Give every line of the text in the data below as a Markdown table with the columns "Row" and "Text line", numbering the rows in order and skipping blank lines. Leave the pictures out of the answer.

***** MATERIAL FOR THIS TASK

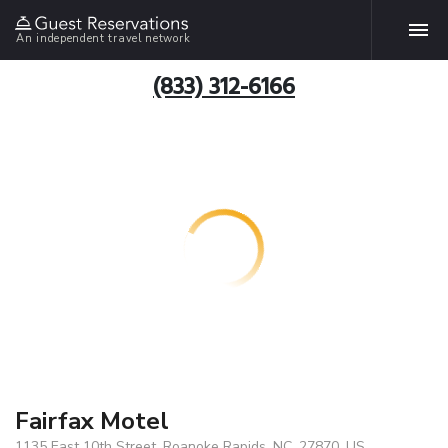
An independent travel network
(833) 312-6166
Fairfax Motel
1135 East 10th Street, Roanoke Rapids, NC, 27870, US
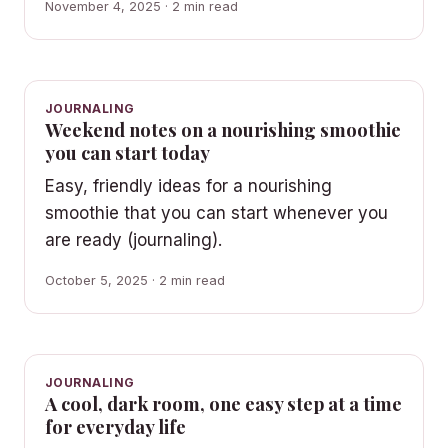
November 4, 2025 · 2 min read
JOURNALING
Weekend notes on a nourishing smoothie
you can start today
Easy, friendly ideas for a nourishing
smoothie that you can start whenever you
are ready (journaling).
October 5, 2025 · 2 min read
JOURNALING
A cool, dark room, one easy step at a time
for everyday life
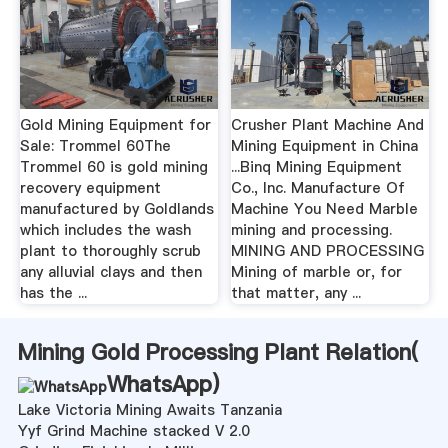
Gold Mining Equipment for
Crusher Plant Machine And
Sale: Trommel 60The
Mining Equipment in China
Trommel 60 is gold mining
...Binq Mining Equipment
recovery equipment
Co., Inc. Manufacture Of
manufactured by Goldlands
Machine You Need Marble
which includes the wash
mining and processing.
plant to thoroughly scrub
MINING AND PROCESSING
any alluvial clays and then
Mining of marble or, for
has the ...
that matter, any ...
Mining Gold Processing Plant Relation(
WhatsApp
)
Lake Victoria Mining Awaits Tanzania
Yyf Grind Machine stacked V 2.0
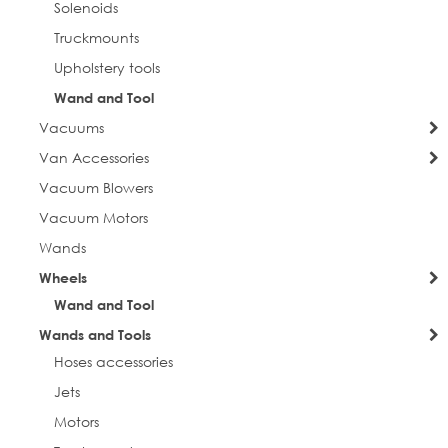
Solenoids
Truckmounts
Upholstery tools
Wand and Tool
Vacuums
Van Accessories
Vacuum Blowers
Vacuum Motors
Wands
Wheels
Wand and Tool
Wands and Tools
Hoses accessories
Jets
Motors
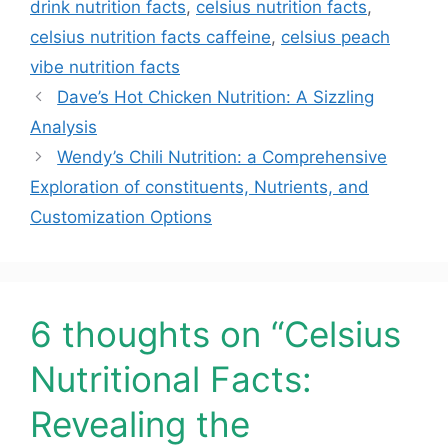
drink nutrition facts
,
celsius nutrition facts
,
celsius nutrition facts caffeine
,
celsius peach
vibe nutrition facts
Dave’s Hot Chicken Nutrition: A Sizzling
Analysis
Wendy’s Chili Nutrition: a Comprehensive
Exploration of constituents, Nutrients, and
Customization Options
6 thoughts on “Celsius
Nutritional Facts:
Revealing the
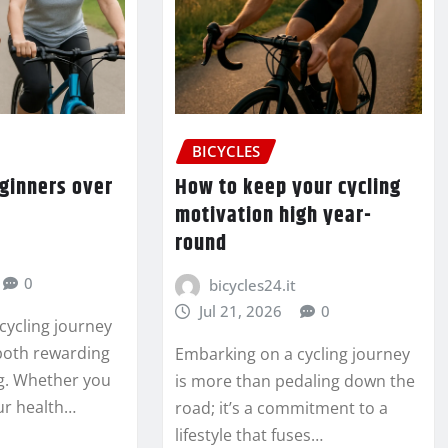
BICYCLES
eginners over
How to keep your cycling
motivation high year-
round
0
bicycles24.it
Jul 21, 2026
0
cycling journey
 both rewarding
Embarking on a cycling journey
. Whether you
is more than pedaling down the
ur health…
road; it’s a commitment to a
lifestyle that fuses…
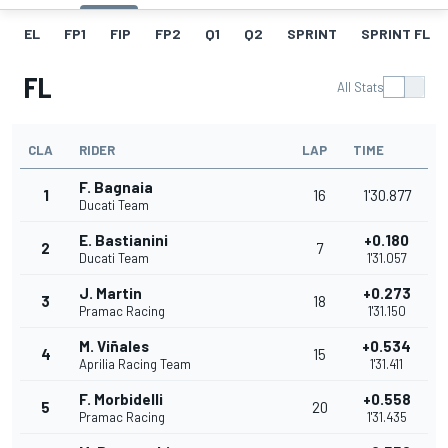
EL
FP1
FIP
FP2
Q1
Q2
SPRINT
SPRINT FL
FL
All Stats
CLA
RIDER
LAP
TIME
F. Bagnaia
1
16
1'30.877
Ducati Team
E. Bastianini
+0.180
2
7
Ducati Team
1'31.057
J. Martin
+0.273
3
18
Pramac Racing
1'31.150
M. Viñales
+0.534
4
15
Aprilia Racing Team
1'31.411
F. Morbidelli
+0.558
5
20
Pramac Racing
1'31.435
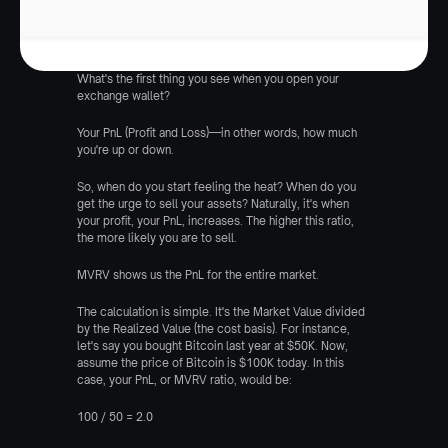
What's the first thing you see when you open your 
exchange wallet?
Your PnL (Profit and Loss)—in other words, how much 
you're up or down.
So, when do you start feeling the heat? When do you 
get the urge to sell your assets? Naturally, it's when 
your profit, your PnL, increases. The higher this ratio, 
the more likely you are to sell.
MVRV shows us the PnL for the entire market.
The calculation is simple. It's the Market Value divided 
by the Realized Value (the cost basis). For instance, 
let's say you bought Bitcoin last year at $50K. Now, 
assume the price of Bitcoin is $100K today. In this 
case, your PnL, or MVRV ratio, would be:
100 / 50 = 2.0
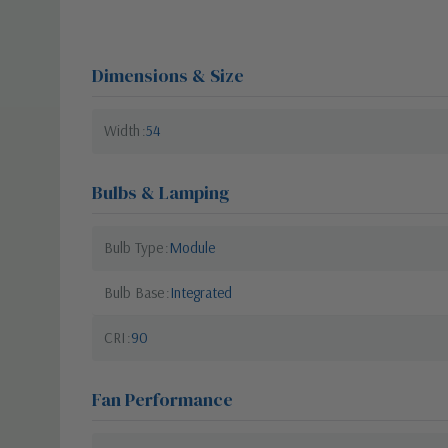
Dimensions & Size
Width
54
Bulbs & Lamping
Bulb Type
Module
Bulb Base
Integrated
CRI
90
Fan Performance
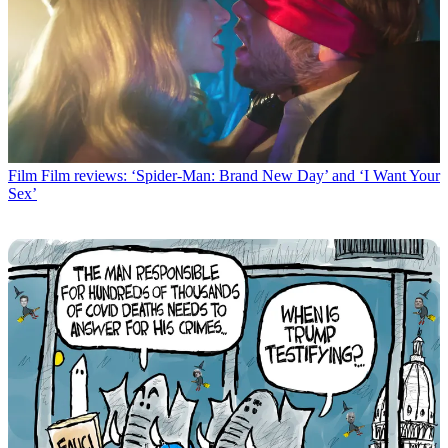
Film
Film reviews: ‘Spider-Man: Brand New Day’ and ‘I Want Your
Sex’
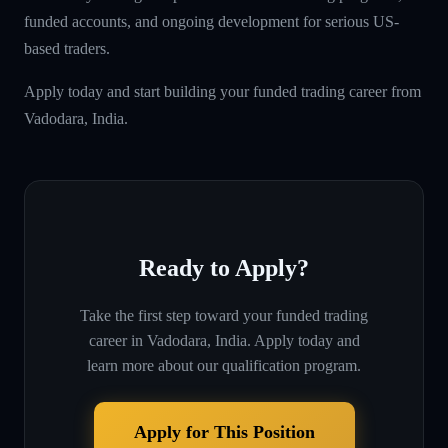
funded accounts, and ongoing development for serious US-
based traders.
Apply today and start building your funded trading career from
Vadodara, India.
Ready to Apply?
Take the first step toward your funded trading
career in
Vadodara, India
. Apply today and
learn more about our qualification program.
Apply for This Position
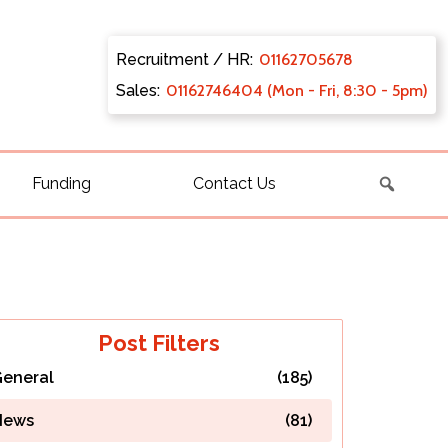
Recruitment / HR:
0116270
5678
Sales:
011627
46404 (Mon - Fri, 8:30 - 5pm)
Funding
Contact Us
Post Filters
eneral
(185)
News
(81)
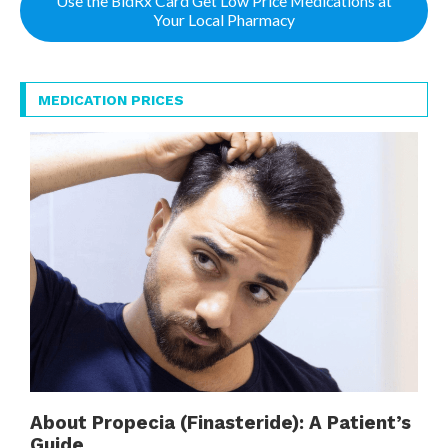
Use the BidRx Card Get Low Price Medications at
Your Local Pharmacy
MEDICATION PRICES
About Propecia (Finasteride): A Patient’s
Guide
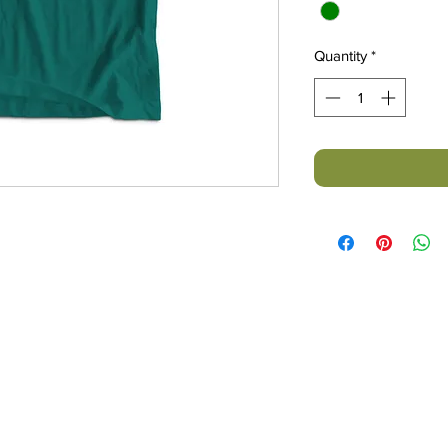
Quantity
*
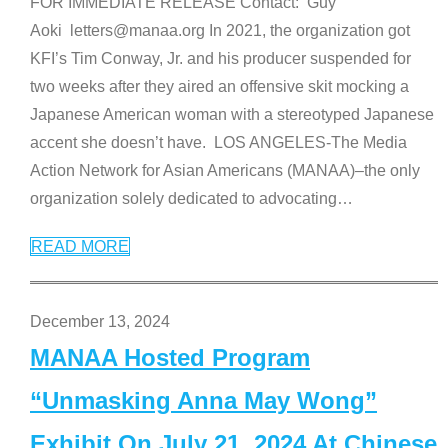
FOR IMMEDIATE RELEASE Contact: Guy
Aoki letters@manaa.org In 2021, the organization got
KFI’s Tim Conway, Jr. and his producer suspended for
two weeks after they aired an offensive skit mocking a
Japanese American woman with a stereotyped Japanese
accent she doesn’t have. LOS ANGELES-The Media
Action Network for Asian Americans (MANAA)–the only
organization solely dedicated to advocating
…
READ MORE
December 13, 2024
MANAA Hosted Program
“Unmasking Anna May Wong”
Exhibit On July 21, 2024 At Chinese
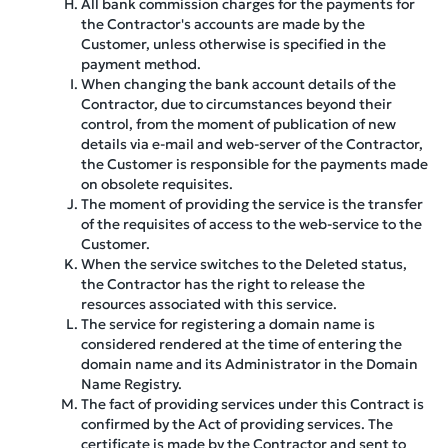
All bank commission charges for the payments for
the Contractor's accounts are made by the
Customer, unless otherwise is specified in the
payment method.
When changing the bank account details of the
Contractor, due to circumstances beyond their
control, from the moment of publication of new
details via e-mail and web-server of the Contractor,
the Customer is responsible for the payments made
on obsolete requisites.
The moment of providing the service is the transfer
of the requisites of access to the web-service to the
Customer.
When the service switches to the Deleted status,
the Contractor has the right to release the
resources associated with this service.
The service for registering a domain name is
considered rendered at the time of entering the
domain name and its Administrator in the Domain
Name Registry.
The fact of providing services under this Contract is
confirmed by the Act of providing services. The
certificate is made by the Contractor and sent to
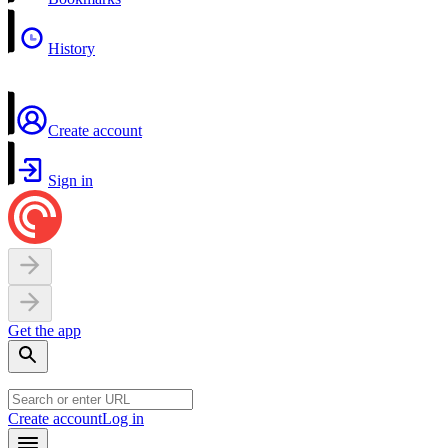
History
Create account
Sign in
Get the app
Create account
Log in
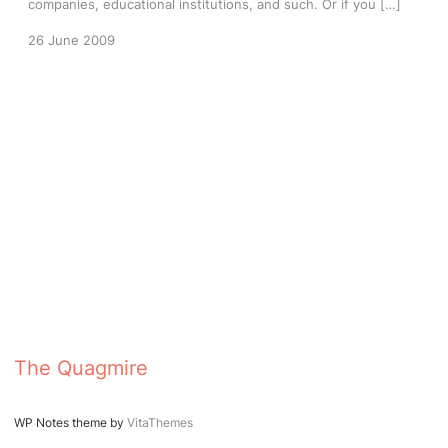
companies, educational institutions, and such. Or if you […]
26 June 2009
The Quagmire
WP Notes theme by
VitaThemes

**********

_RESULT OF THIS TASK_.
| Row | Text line |
|---|---|
| 1 | An independent travel network |
| 2 | (833) 312-6166 |
| 3 | Fairfax Motel |
| 4 | 1135 East 10th Street, Roanoke Rapids, NC, 27870, US |
| 5 | November 4, 2025 · 2 min read |
| 6 | JOURNALING |
| 7 | Weekend notes on a nourishing smoothie |
| 8 | you can start today |
| 9 | Easy, friendly ideas for a nourishing |
| 10 | smoothie that you can start whenever you |
| 11 | are ready (journaling). |
| 12 | October 5, 2025 · 2 min read |
| 13 | JOURNALING |
| 14 | A cool, dark room, one easy step at a time |
| 15 | for everyday life |
| 16 | Gold Mining Equipment for |
| 17 | Crusher Plant Machine And |
| 18 | Sale: Trommel 60The |
| 19 | Mining Equipment in China |
| 20 | Trommel 60 is gold mining |
| 21 | ...Binq Mining Equipment |
| 22 | recovery equipment |
| 23 | Co., Inc. Manufacture Of |
| 24 | manufactured by Goldlands |
| 25 | Machine You Need Marble |
| 26 | which includes the wash |
| 27 | mining and processing. |
| 28 | plant to thoroughly scrub |
| 29 | MINING AND PROCESSING |
| 30 | any alluvial clays and then |
| 31 | Mining of marble or, for |
| 32 | has the ... |
| 33 | that matter, any ... |
| 34 | Mining Gold Processing Plant Relation( |
| 35 | WhatsApp |
| 36 | ) |
| 37 | Lake Victoria Mining Awaits Tanzania |
| 38 | Yyf Grind Machine stacked V 2.0 |
| 39 | Solenoids |
| 40 | Truckmounts |
| 41 | Upholstery tools |
| 42 | Wand and Tool |
| 43 | Vacuums |
| 44 | Van Accessories |
| 45 | Vacuum Blowers |
| 46 | Vacuum Motors |
| 47 | Wands |
| 48 | Wheels |
| 49 | Wand and Tool |
| 50 | Wands and Tools |
| 51 | Hoses accessories |
| 52 | Jets |
| 53 | Motors |
| 54 | drink nutrition facts |
| 55 | , |
| 56 | celsius nutrition facts |
| 57 | , |
| 58 | celsius nutrition facts caffeine |
| 59 | , |
| 60 | celsius peach |
| 61 | vibe nutrition facts |
| 62 | Dave’s Hot Chicken Nutrition: A Sizzling |
| 63 | Analysis |
| 64 | Wendy’s Chili Nutrition: a Comprehensive |
| 65 | Exploration of constituents, Nutrients, and |
| 66 | Customization Options |
| 67 | 6 thoughts on “Celsius |
| 68 | Nutritional Facts: |
| 69 | Revealing the |
| 70 | BICYCLES |
| 71 | eginners over |
| 72 | How to keep your cycling |
| 73 | motivation high year- |
| 74 | round |
| 75 | 0 |
| 76 | bicycles24.it |
| 77 | Jul 21, 2026 |
| 78 | 0 |
| 79 | cycling journey |
| 80 |  both rewarding |
| 81 | Embarking on a cycling journey |
| 82 | . Whether you |
| 83 | is more than pedaling down the |
| 84 | ur health… |
| 85 | road; it’s a commitment to a |
| 86 | lifestyle that fuses… |
| 87 | EL |
| 88 | FP1 |
| 89 | FIP |
| 90 | FP2 |
| 91 | Q1 |
| 92 | Q2 |
| 93 | SPRINT |
| 94 | SPRINT FL |
| 95 | FL |
| 96 | All Stats |
| 97 | CLA |
| 98 | RIDER |
| 99 | LAP |
| 100 | TIME |
| 101 | F. Bagnaia |
| 102 | 1 |
| 103 | 16 |
| 104 | 1'30.877 |
| 105 | Ducati Team |
| 106 | E. Bastianini |
| 107 | +0.180 |
| 108 | 2 |
| 109 | 7 |
| 110 | Ducati Team |
| 111 | 1'31.057 |
| 112 | J. Martin |
| 113 | +0.273 |
| 114 | 3 |
| 115 | 18 |
| 116 | Pramac Racing |
| 117 | 1'31.150 |
| 118 | M. Viñales |
| 119 | +0.534 |
| 120 | 4 |
| 121 | 15 |
| 122 | Aprilia Racing Team |
| 123 | 1'31.411 |
| 124 | F. Morbidelli |
| 125 | +0.558 |
| 126 | 5 |
| 127 | 20 |
| 128 | Pramac Racing |
| 129 | 1'31.435 |
| 130 | What's the first thing you see when you open your  |
| 131 | exchange wallet? |
| 132 | Your PnL (Profit and Loss)—in other words, how much  |
| 133 | you're up or down. |
| 134 | So, when do you start feeling the heat? When do you  |
| 135 | get the urge to sell your assets? Naturally, it's when  |
| 136 | your profit, your PnL, increases. The higher this ratio,  |
| 137 | the more likely you are to sell. |
| 138 | MVRV shows us the PnL for the entire market. |
| 139 | The calculation is simple. It's the Market Value divided  |
| 140 | by the Realized Value (the cost basis). For instance,  |
| 141 | let's say you bought Bitcoin last year at $50K. Now,  |
| 142 | assume the price of Bitcoin is $100K today. In this  |
| 143 | case, your PnL, or MVRV ratio, would be: |
| 144 | 100 / 50 = 2.0 |
| 145 | Dimensions & Size |
| 146 | Width |
| 147 | 54 |
| 148 | Bulbs & Lamping |
| 149 | Bulb Type |
| 150 | Module |
| 151 | Bulb Base |
| 152 | Integrated |
| 153 | CRI |
| 154 | 90 |
| 155 | Fan Performance |
| 156 | Film |
| 157 | Film reviews: ‘Spider-Man: Brand New Day’ and ‘I Want Your |
| 158 | Sex’ |
| 159 | funded accounts, and ongoing development for serious US- |
| 160 | based traders. |
| 161 | Apply today and start building your funded trading career from |
| 162 | Vadodara, India. |
| 163 | Ready to Apply? |
| 164 | Take the first step toward your funded trading |
| 165 | career in |
| 166 | Vadodara, India |
| 167 | . Apply today and |
| 168 | learn more about our qualification program. |
| 169 | Apply for This Position |
| 170 | Recruitment / HR: |
| 171 | 0116270 |
| 172 | 5678 |
| 173 | Sales: |
| 174 | 011627 |
| 175 | 46404 (Mon - Fri, 8:30 - 5pm) |
| 176 | Funding |
| 177 | Contact Us |
| 178 | Post Filters |
| 179 | eneral |
| 180 | (185) |
| 181 | News |
| 182 | (81) |
| 183 | Use the BidRx Card Get Low Price Medications at |
| 184 | Your Local Pharmacy |
| 185 | MEDICATION PRICES |
| 186 | About Propecia (Finasteride): A Patient’s |
| 187 | Guide |
| 188 | Quantity |
| 189 | * |
| 190 | FOR IMMEDIATE RELEASE Contact: Guy |
| 191 | Aoki letters@manaa.org In 2021, the organization got |
| 192 | KFI’s Tim Conway, Jr. and his producer suspended for |
| 193 | two weeks after they aired an offensive skit mocking a |
| 194 | Japanese American woman with a stereotyped Japanese |
| 195 | accent she doesn’t have. LOS ANGELES-The Media |
| 196 | Action Network for Asian Americans (MANAA)–the only |
| 197 | organization solely dedicated to advocating |
| 198 | … |
| 199 | READ MORE |
| 200 | December 13, 2024 |
| 201 | MANAA Hosted Program |
| 202 | “Unmasking Anna May Wong” |
| 203 | Exhibit On July 21, 2024 At Chinese |
| 204 | All bank commission charges for the payments for |
| 205 | the Contractor's accounts are made by the |
| 206 | Customer, unless otherwise is specified in the |
| 207 | payment method. |
| 208 | When changing the bank account details of the |
| 209 | Contractor, due to circumstances beyond their |
| 210 | control, from the moment of publication of new |
| 211 | details via e-mail and web-server of the Contractor, |
| 212 | the Customer is responsible for the payments made |
| 213 | on obsolete requisites. |
| 214 | The moment of providing the service is the transfer |
| 215 | of the requisites of access to the web-service to the |
| 216 | Customer. |
| 217 | When the service switches to the Deleted status, |
| 218 | the Contractor has the right to release the |
| 219 | resources associated with this service. |
| 220 | The service for registering a domain name is |
| 221 | considered rendered at the time of entering the |
| 222 | domain name and its Administrator in the Domain |
| 223 | Name Registry. |
| 224 | The fact of providing services under this Contract is |
| 225 | confirmed by the Act of providing services. The |
| 226 | certificate is made by the Contractor and sent to |
| 227 | History |
| 228 | Create account |
| 229 | Sign in |
| 230 | Get the app |
| 231 | Create account |
| 232 | Log in |
| 233 | companies, educational institutions, and such. Or if you […] |
| 234 | 26 June 2009 |
| 235 | The Quagmire |
| 236 | WP Notes theme by |
| 237 | VitaThemes |